Startled, Jim and Lucy turned to Anna. Jim blew out a long stream of smoke and then turned his back on his wife. Anna folded her arms and stepped into the cool night. Lucy stood and folded her arms. The two women stared at each other.

"I wanna....I wanna take a break." Anna told Lucy.

Jim pivoted so he could step up. "Don't do this, Ann."

"I've been thinking, y'know. We're so...different. And I've talked to Jim-"

"Fuck good that did." Jim said, walking past Anna with the lit cigarette still in his hand.

Anna turned to her retreating husband. "Jim, the cigarette..."

"Finish dumping Lucy, Anna, and then we can talk about whatever the fuck I'm doing."
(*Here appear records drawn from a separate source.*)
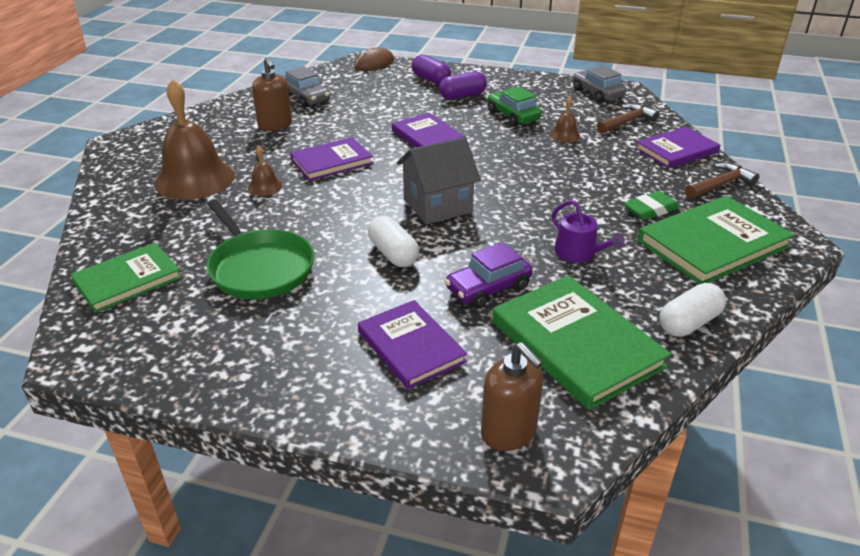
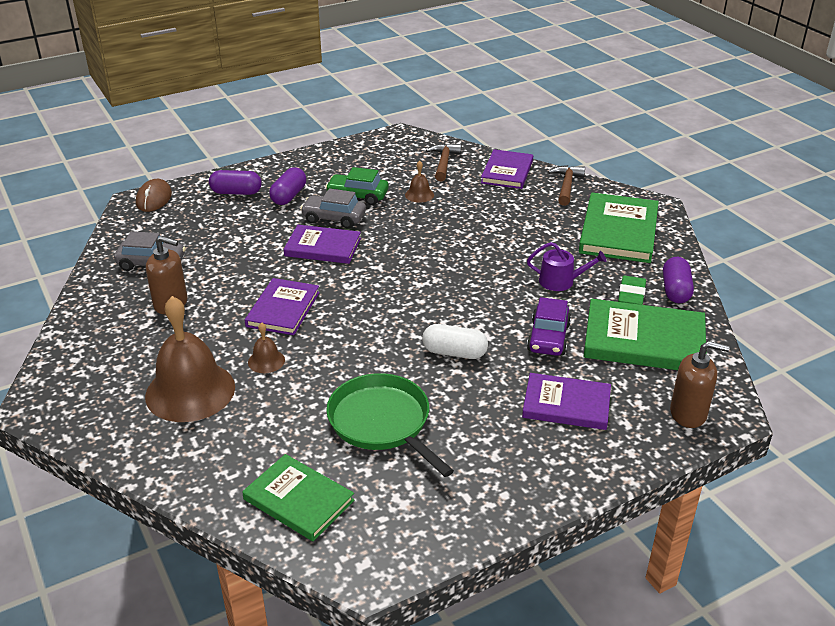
camera: 45 degrees left, 0 degrees up
green book [71,243,182,313] -> green book turned 60 degrees counterclockwise [242,454,355,541]
green pan [207,200,314,299] -> green pan turned 135 degrees counterclockwise [326,373,454,477]
grey house [397,137,481,225] -> none
grey car [573,66,626,103] -> grey car moved to [300,188,366,229]
green eraser [624,191,680,220] -> green eraser moved to [618,276,646,305]
white capsule [659,283,726,337] -> purple capsule [663,257,694,303]

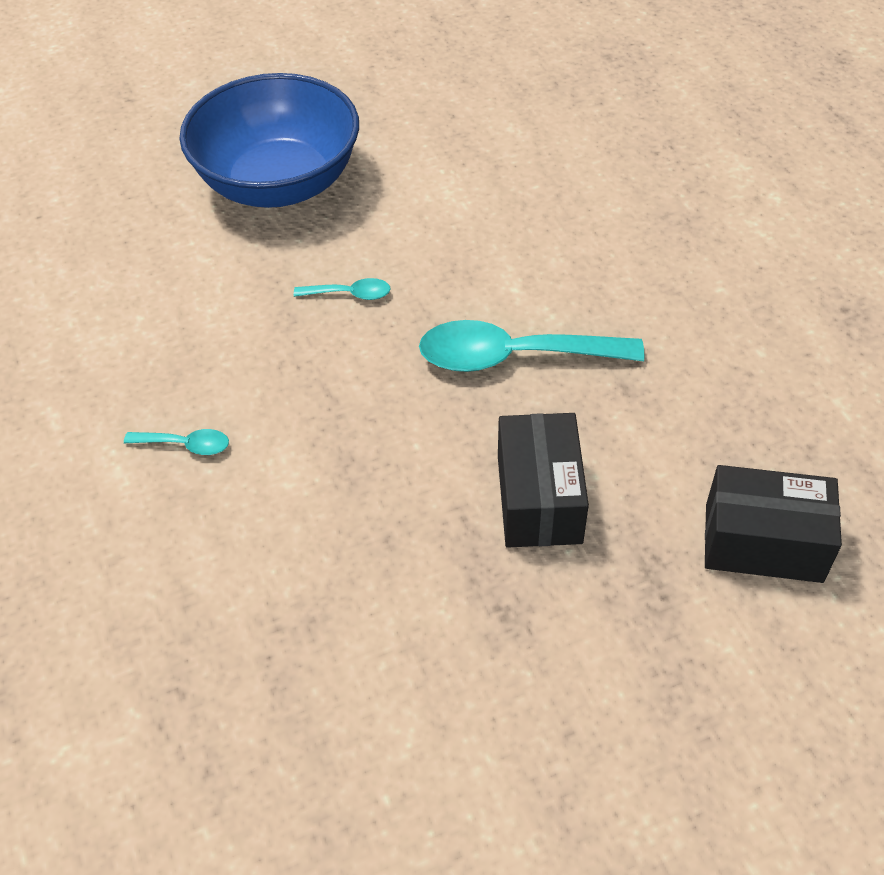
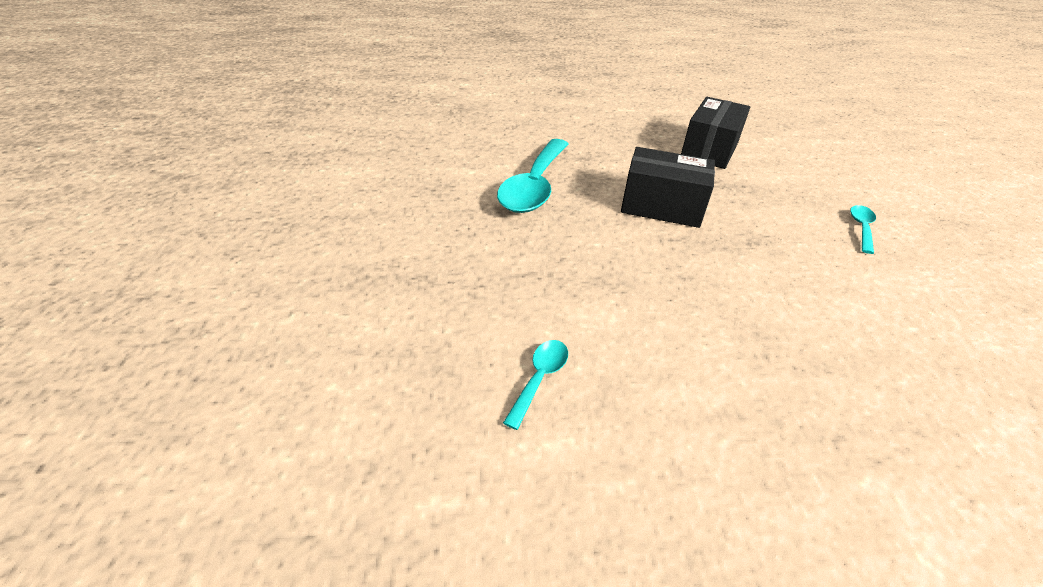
camera: 75 degrees left, 10 degrees down
blue bowl [180,73,359,208] -> none
turquoise spoon [294,278,391,300] -> turquoise spoon moved to [850,205,876,254]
"I think we're pretty much done, don't you Ann?" Lucy said, also pushing past. Anna followed her into the dining room.

"A little time..."

Lucy spun to face Anna. "This has nothing to do with time. This is about something you decided a while ago I don't understand and honestly, I don't wanna understand."

"I just grew up."

Lucy grabbed her coat and purse. Anna trailed her to the front hallway. They faced each other, the door open. Lucy threw in her final words. "So tell me, Anna. What's the difference between growing up and growing old?"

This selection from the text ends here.